The world price of radium, which was extracted from uranium oxide, was sold on the world market for US$50,000 per gram or, taking inflation into account, about US$500,000 today.
The Golden Age of Bush Flying
By the 1920s, exploration in the north began to open up rapidly with the use of bush planes, which were capable of flying great distances and landing on both water and ice. In the early days at Port Radium, the uranium oxide concentrates were sufficiently rich to justify the use of aircraft to supplement the water route. For this purpose, the Bellanca Aircruiser was selected.
The Bellanca Aircruiser was a high-wing, single-engine aircraft built by Bellanca Aircraft Corporation in Delaware. The aircraft was built as a “workhorse” intended for use as a passenger or cargo aircraft. It was available as a land, sea or ski plane. A total of 23 aircraft were built. It was originally powered by a water-cooled engine, but this was changed to a more reliable, air-cooled engine. The final version of the Aircruiser was the most efficient aircraft of its day and with the air-cooled, supercharged engine, it could carry 4,000lb payloads at speeds up to 155 mph. It was easily identified by the characteristic “W” appearance, derived from the aerodynamically shaped, triangular lifting struts, which extend down from the bottom of the fuselage then up to a point outboard of the main wing.
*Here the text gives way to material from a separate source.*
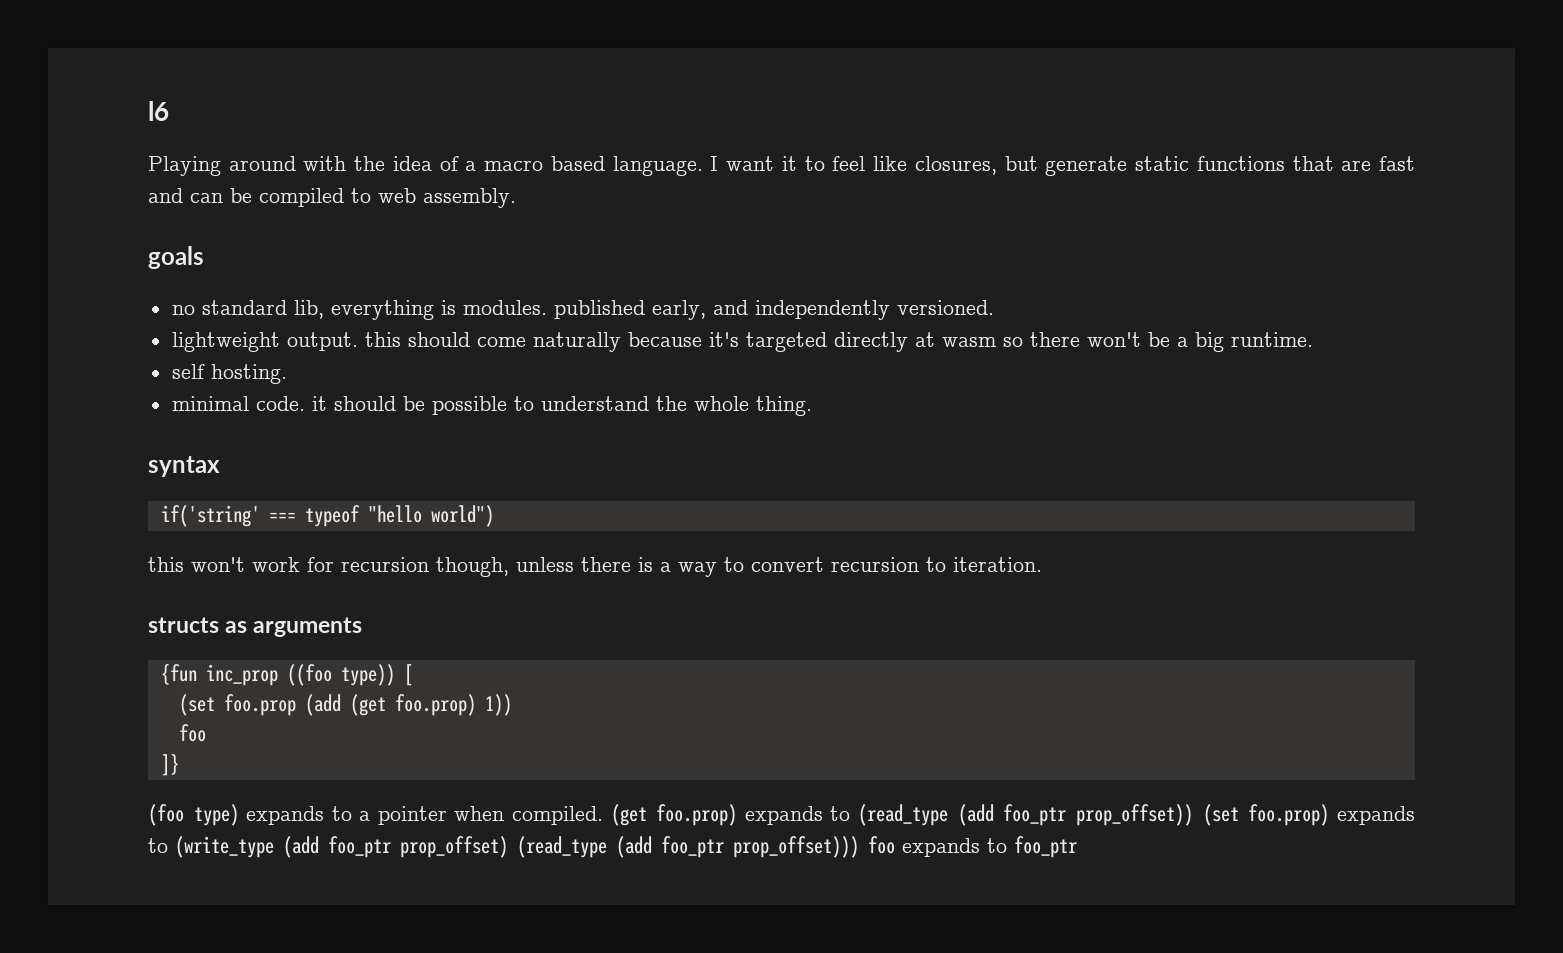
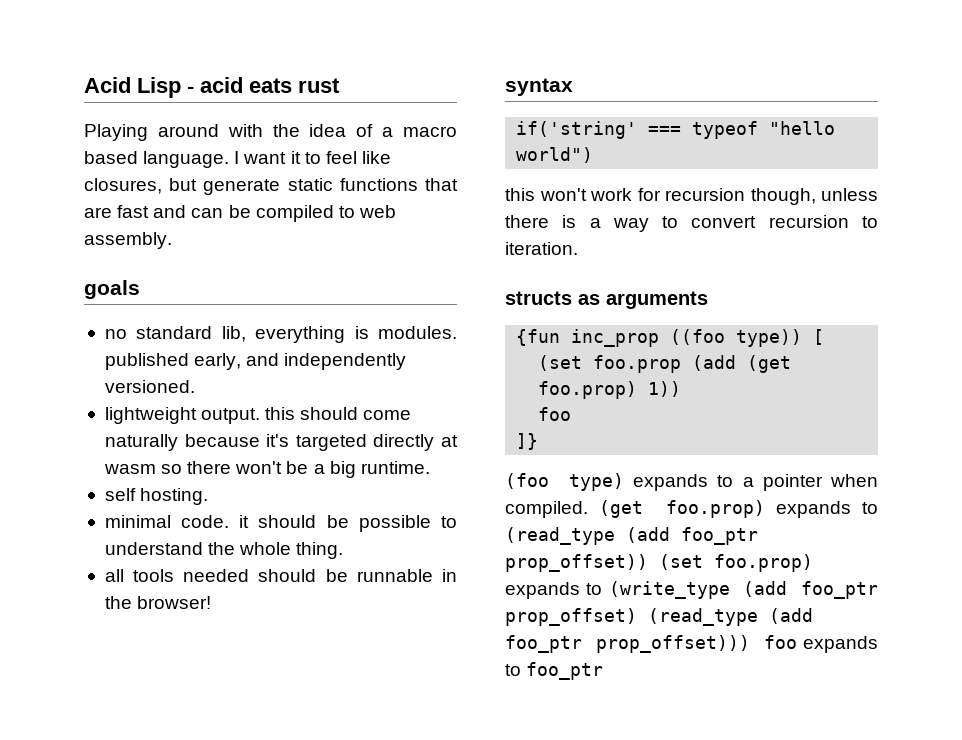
[148,101,169,121] l6 -> [84,77,340,98] Acid Lisp - acid eats rust
(812, 406) none -> [104,569,457,582] [104,596,212,609] // all tools needed should be runnable in the browser!

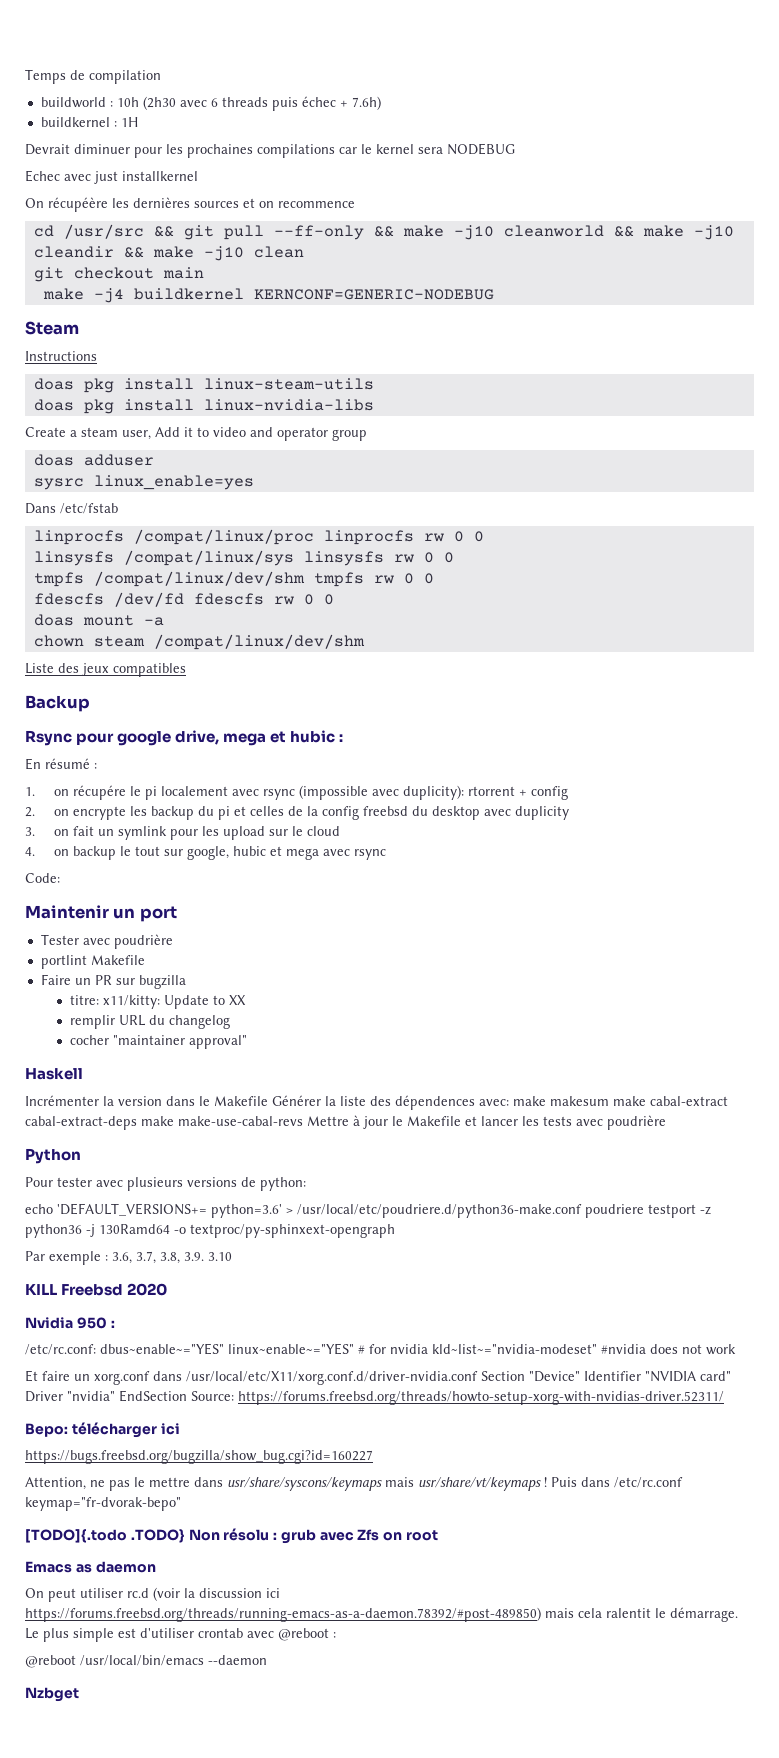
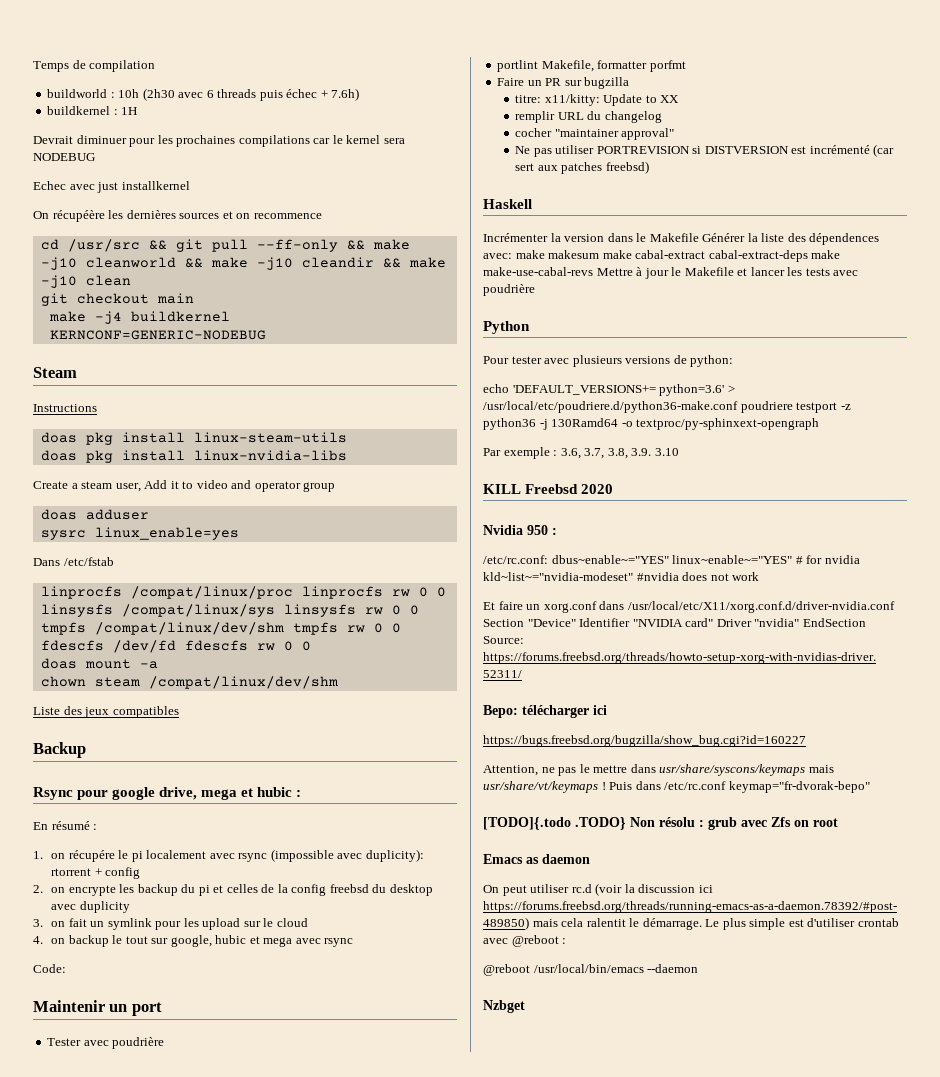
[90,955,145,965] Makefile -> [541,60,686,72] Makefile, formatter porfmt
(247, 1042) none -> [515,144,895,157] [515,161,649,174] // Ne pas utiliser PORTREVISION si DISTVERSION est incrémenté (car sert aux patches freebsd)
Introducing the Eldorado Radium Silver Express
CF-AWR was built in 1935 and was the first of five of its type used in Canada. It was operated for Eldorado by Mackenzie Air Service Limited of Edmonton, Alberta, and it was the second largest aircraft operating in Canada at that time. The aircraft was named the Eldorado Radium Silver Express. In August, 1939, ownership of the aircraft passed to Canadian Airways Ltd. of Winnipeg, Manitoba. It remained in the service of Eldorado until the mine was closed in 1940. In January, 1947, while carrying a shipment of uranium concentrate, CF-AWR crashed in northern Ontario after running out of fuel. It was so badly damaged that the company abandoned it.
CF-AWR’s cargo, engine, instrument panel and other easily removable bits and pieces were salvaged for use as spares for surviving Aircruisers. In subsequent years, other parts such as doors, windows and fairings became furnishings in local trappers’ cabins.
The wreck lay abandoned until 1973, when it was retrieved by the Royal Aviation Museum of Western Canada, assisted by a helicopter from the Canadian Armed Forces. At that time, most of the woodwork had rotted away, steel parts were badly rusted and trees had grown up through the skeletal remains.
The Road to Restoration
From 1990 to 1998 restoration work was limited, but since then steady progress has been made. The Museum has prepared a virtual tour of the cockpit of the Bellanca to give an ‘inside-out’ view.
CF-AWR is one of only two aircraft of this type known to exist today. The second aircraft, CF-BTW served into the 1970s and is presently located in a museum in the United States.